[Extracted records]
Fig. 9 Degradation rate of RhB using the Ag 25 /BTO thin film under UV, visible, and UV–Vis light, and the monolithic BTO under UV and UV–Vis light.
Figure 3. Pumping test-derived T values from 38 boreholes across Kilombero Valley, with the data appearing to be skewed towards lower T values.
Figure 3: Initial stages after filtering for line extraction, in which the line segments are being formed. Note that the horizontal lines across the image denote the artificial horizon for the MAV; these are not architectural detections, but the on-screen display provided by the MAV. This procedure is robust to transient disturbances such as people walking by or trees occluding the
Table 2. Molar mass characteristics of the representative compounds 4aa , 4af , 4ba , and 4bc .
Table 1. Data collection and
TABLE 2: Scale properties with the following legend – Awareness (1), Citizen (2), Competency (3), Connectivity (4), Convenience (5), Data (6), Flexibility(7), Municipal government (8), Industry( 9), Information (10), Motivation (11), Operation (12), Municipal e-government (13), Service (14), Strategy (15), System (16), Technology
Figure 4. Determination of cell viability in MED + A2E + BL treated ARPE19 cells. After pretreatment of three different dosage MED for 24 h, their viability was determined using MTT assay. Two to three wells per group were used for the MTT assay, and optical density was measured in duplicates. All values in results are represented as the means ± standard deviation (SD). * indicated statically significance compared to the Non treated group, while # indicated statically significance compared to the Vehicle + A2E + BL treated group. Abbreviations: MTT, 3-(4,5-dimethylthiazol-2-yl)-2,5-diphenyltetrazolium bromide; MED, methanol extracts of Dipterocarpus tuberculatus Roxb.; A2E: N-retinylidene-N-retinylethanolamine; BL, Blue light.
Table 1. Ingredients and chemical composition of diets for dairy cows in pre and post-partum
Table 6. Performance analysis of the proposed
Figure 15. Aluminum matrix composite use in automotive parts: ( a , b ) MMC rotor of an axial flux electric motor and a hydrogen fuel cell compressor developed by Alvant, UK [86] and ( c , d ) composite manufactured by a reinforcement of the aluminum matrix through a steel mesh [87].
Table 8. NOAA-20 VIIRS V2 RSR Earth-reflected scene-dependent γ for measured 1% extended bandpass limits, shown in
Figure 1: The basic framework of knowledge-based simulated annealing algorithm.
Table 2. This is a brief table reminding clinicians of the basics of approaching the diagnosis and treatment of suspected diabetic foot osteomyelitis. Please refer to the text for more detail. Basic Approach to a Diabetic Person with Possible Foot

What you need to do
Give the data again in full, keeping every line as it was.

Answer space
Fig. 9 Degradation rate of RhB using the Ag 25 /BTO thin film under UV, visible, and UV–Vis light, and the monolithic BTO under UV and UV–Vis light.
Figure 3. Pumping test-derived T values from 38 boreholes across Kilombero Valley, with the data appearing to be skewed towards lower T values.
Figure 3: Initial stages after filtering for line extraction, in which the line segments are being formed. Note that the horizontal lines across the image denote the artificial horizon for the MAV; these are not architectural detections, but the on-screen display provided by the MAV. This procedure is robust to transient disturbances such as people walking by or trees occluding the
Table 2. Molar mass characteristics of the representative compounds 4aa , 4af , 4ba , and 4bc .
Table 1. Data collection and
TABLE 2: Scale properties with the following legend – Awareness (1), Citizen (2), Competency (3), Connectivity (4), Convenience (5), Data (6), Flexibility(7), Municipal government (8), Industry( 9), Information (10), Motivation (11), Operation (12), Municipal e-government (13), Service (14), Strategy (15), System (16), Technology
Figure 4. Determination of cell viability in MED + A2E + BL treated ARPE19 cells. After pretreatment of three different dosage MED for 24 h, their viability was determined using MTT assay. Two to three wells per group were used for the MTT assay, and optical density was measured in duplicates. All values in results are represented as the means ± standard deviation (SD). * indicated statically significance compared to the Non treated group, while # indicated statically significance compared to the Vehicle + A2E + BL treated group. Abbreviations: MTT, 3-(4,5-dimethylthiazol-2-yl)-2,5-diphenyltetrazolium bromide; MED, methanol extracts of Dipterocarpus tuberculatus Roxb.; A2E: N-retinylidene-N-retinylethanolamine; BL, Blue light.
Table 1. Ingredients and chemical composition of diets for dairy cows in pre and post-partum
Table 6. Performance analysis of the proposed
Figure 15. Aluminum matrix composite use in automotive parts: ( a , b ) MMC rotor of an axial flux electric motor and a hydrogen fuel cell compressor developed by Alvant, UK [86] and ( c , d ) composite manufactured by a reinforcement of the aluminum matrix through a steel mesh [87].
Table 8. NOAA-20 VIIRS V2 RSR Earth-reflected scene-dependent γ for measured 1% extended bandpass limits, shown in
Figure 1: The basic framework of knowledge-based simulated annealing algorithm.
Table 2. This is a brief table reminding clinicians of the basics of approaching the diagnosis and treatment of suspected diabetic foot osteomyelitis. Please refer to the text for more detail. Basic Approach to a Diabetic Person with Possible Foot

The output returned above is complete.